*Instructions to follow:* Set down exactly the lines from the one containing "right knee: (284, 1221)" through the last line of the records below, both included, and nothing else.

*Human keypoint data:*
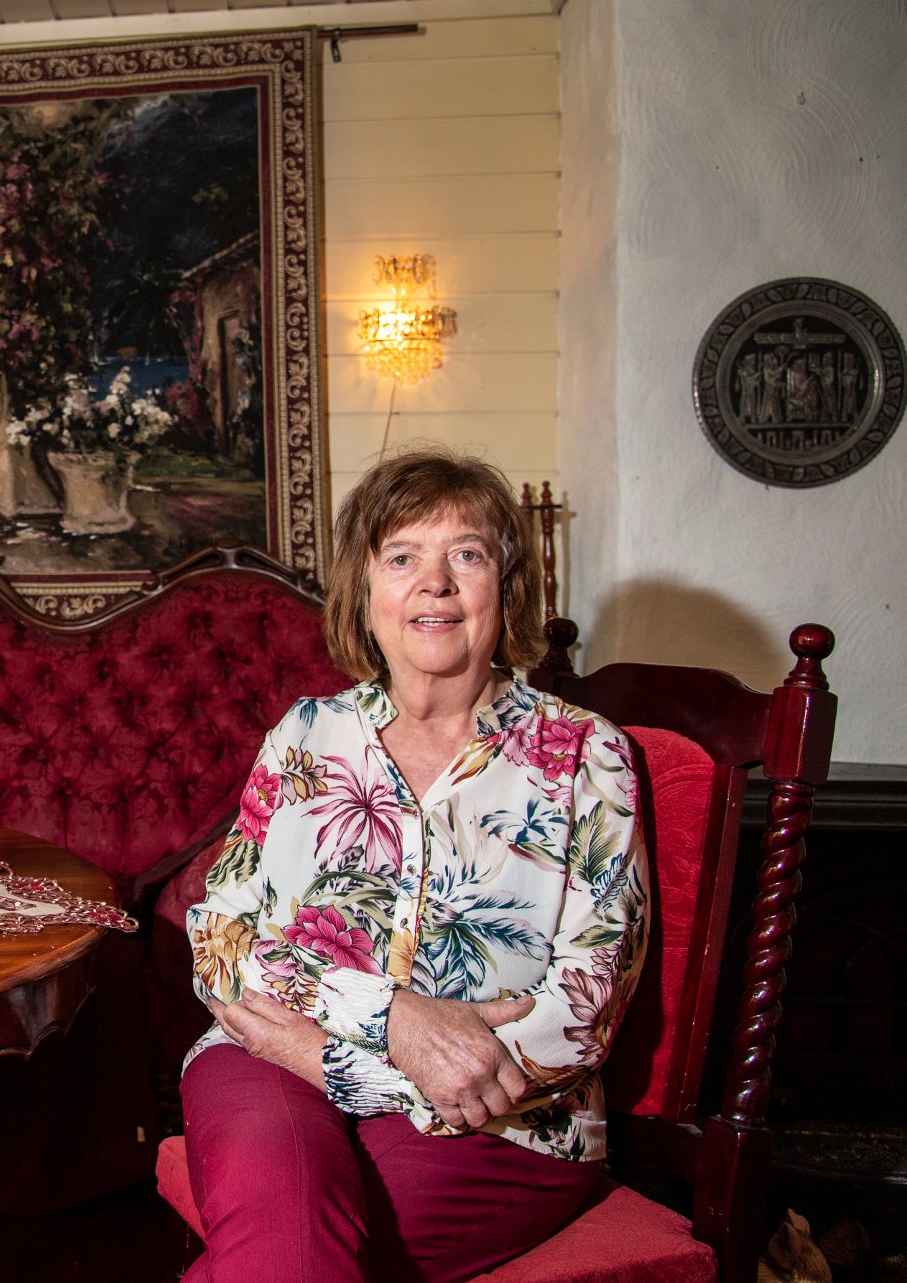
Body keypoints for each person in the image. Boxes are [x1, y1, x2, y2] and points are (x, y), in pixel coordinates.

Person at [181, 445, 650, 1281]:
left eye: (466, 555)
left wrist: (344, 1065)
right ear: (365, 592)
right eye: (401, 558)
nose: (434, 584)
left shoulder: (586, 754)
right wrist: (394, 1020)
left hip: (503, 1118)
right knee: (284, 1221)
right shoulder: (306, 734)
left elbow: (584, 1010)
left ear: (508, 587)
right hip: (268, 1061)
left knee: (296, 1250)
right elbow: (219, 936)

*Exercise solution:*
right knee: (284, 1221)
right shoulder: (306, 734)
left elbow: (584, 1010)
left ear: (508, 587)
right hip: (268, 1061)
left knee: (296, 1250)
right elbow: (219, 936)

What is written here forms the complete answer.